The behavioral panel was formed in late 2009 at the suggestion of
Saathoff, people familiar with the matter said. Saathoff appointed the
remaining panelists: five other psychiatrists, two officials from the
American Red Cross and a physician-toxicologist.
The court order authorizing the panel's work charged it with examining
"the mental health issues of Dr. Bruce Ivins and what lessons can be
learned … that may be useful in preventing future bioterrorism attacks."
Though the panel's expenses were paid by the Justice Department, its
findings were not reviewed in advance by the government, those familiar
with the matter said.
Ivins' psychiatric records were made available to the panel by order of
Royce C. Lamberth, the chief U.S. District Court judge in Washington,
and it was with Lamberth that the panel filed its report on Aug. 23,
2010. The document remained under seal until this month, when the
Justice Department obtained Lamberth's permission to eventually allow
distribution of an abridged version. None of the contents have
heretofore been made public.
Some of the "disqualifying" behaviors that the panel said should have
prompted Army officials to reconsider Ivins' fitness to work in a secure
biodefense facility were redacted from the report by Justice Department
lawyers because of privacy concerns. However, based on investigative
documents made public more than a year ago by the FBI and on remarks by
Ivins' acquaintances, this much is known:
Ivins became obsessed with Kappa Kappa Gamma in the 1960s, when a member
of the sorority turned him down for a date.
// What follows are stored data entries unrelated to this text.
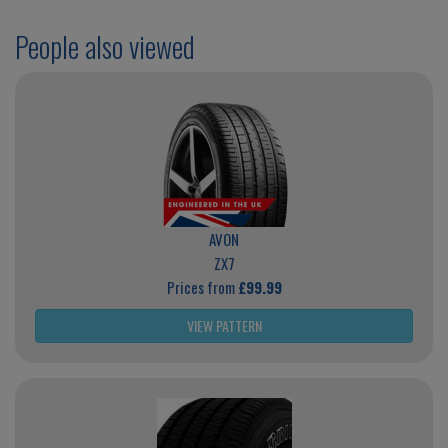
People also viewed
AVON
ZX7
Prices from
£99.99
VIEW PATTERN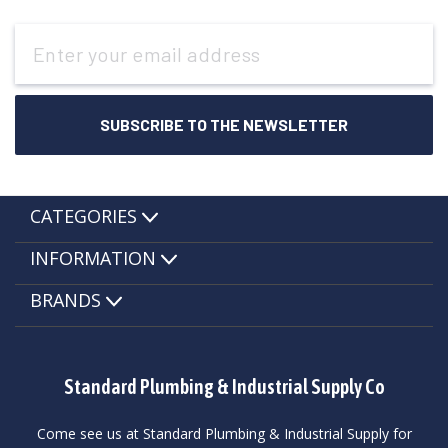
Email
Address
CATEGORIES
INFORMATION
BRANDS
Standard Plumbing & Industrial Supply Co
Come see us at Standard Plumbing & Industrial Supply for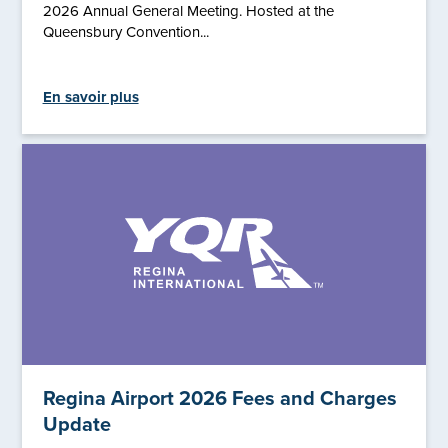
2026 Annual General Meeting. Hosted at the
Queensbury Convention...
En savoir plus
Regina Airport 2026 Fees and Charges
Update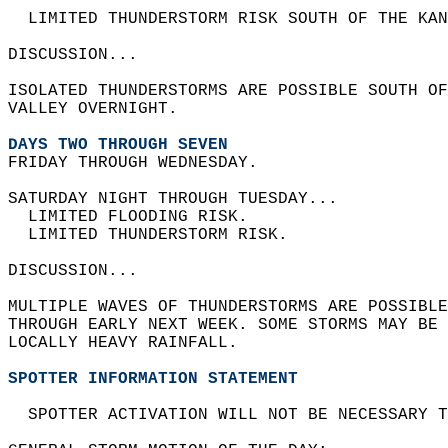
  LIMITED THUNDERSTORM RISK SOUTH OF THE KAN
DISCUSSION...  
ISOLATED THUNDERSTORMS ARE POSSIBLE SOUTH OF
VALLEY OVERNIGHT.  
DAYS TWO THROUGH SEVEN
FRIDAY THROUGH WEDNESDAY.  
SATURDAY NIGHT THROUGH TUESDAY...  
  LIMITED FLOODING RISK.  
  LIMITED THUNDERSTORM RISK.  
DISCUSSION...  
MULTIPLE WAVES OF THUNDERSTORMS ARE POSSIBLE
THROUGH EARLY NEXT WEEK. SOME STORMS MAY BE 
LOCALLY HEAVY RAINFALL.   
SPOTTER INFORMATION STATEMENT
  SPOTTER ACTIVATION WILL NOT BE NECESSARY T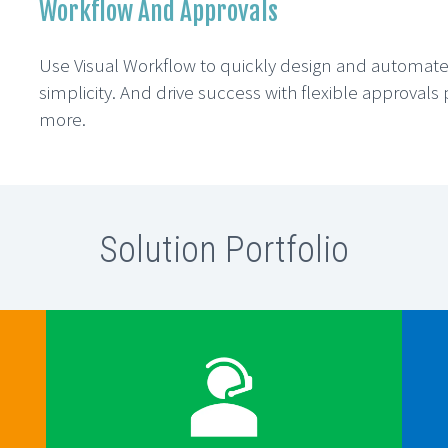
Workflow And Approvals
Use Visual Workflow to quickly design and automat
simplicity. And drive success with flexible approval
more.
Solution Portfolio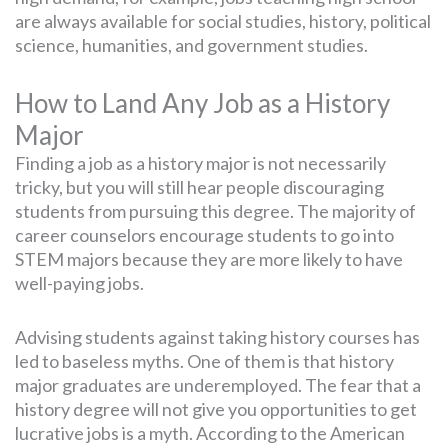
are always available for social studies, history, political
science, humanities, and government studies.
How to Land Any Job as a History
Major
Finding a job as a history major is not necessarily
tricky, but you will still hear people discouraging
students from pursuing this degree. The majority of
career counselors encourage students to go into
STEM majors because they are more likely to have
well-paying jobs.
Advising students against taking history courses has
led to baseless myths. One of them is that history
major graduates are underemployed. The fear that a
history degree will not give you opportunities to get
lucrative jobs is a myth. According to the American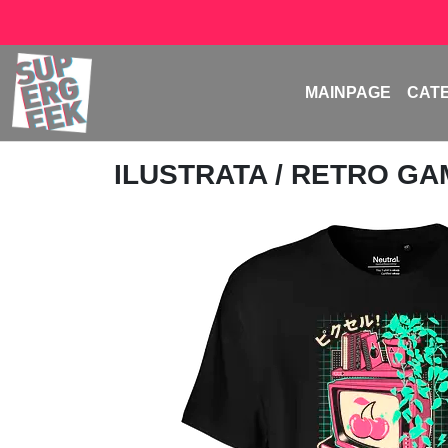
MAINPAGE
CAT
ILUSTRATA
/ RETRO G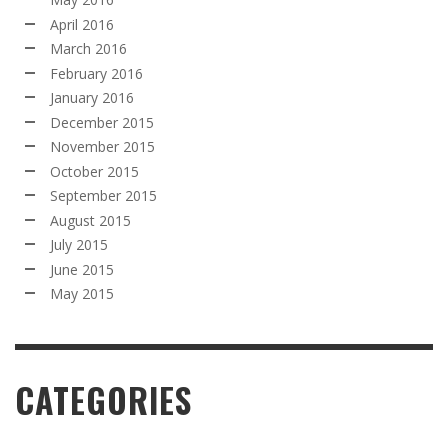
April 2016
March 2016
February 2016
January 2016
December 2015
November 2015
October 2015
September 2015
August 2015
July 2015
June 2015
May 2015
CATEGORIES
In the late 1970s and early
1980s, Ivins twice burglarized houses affiliated with the sorority.
Over the same period, he tormented a former member of the sorority,
Nancy Haigwood, by stealing her laboratory notebook, which was integral
to her pursuit of a doctoral degree, and by vandalizing her residence.
Ivins was a postdoctoral researcher at the University of North Carolina
in the 1970s when Haigwood was a graduate student there.
"Despite criminal behavior and sabotage of his colleague's research,"
the panel said, "Dr. Ivins was hired by USAMRIID and received a security
clearance, allowing him to work with potential weapons of mass
destruction."
Former Times staff writer David Willman is writing a book about the 2001 anthrax mailings.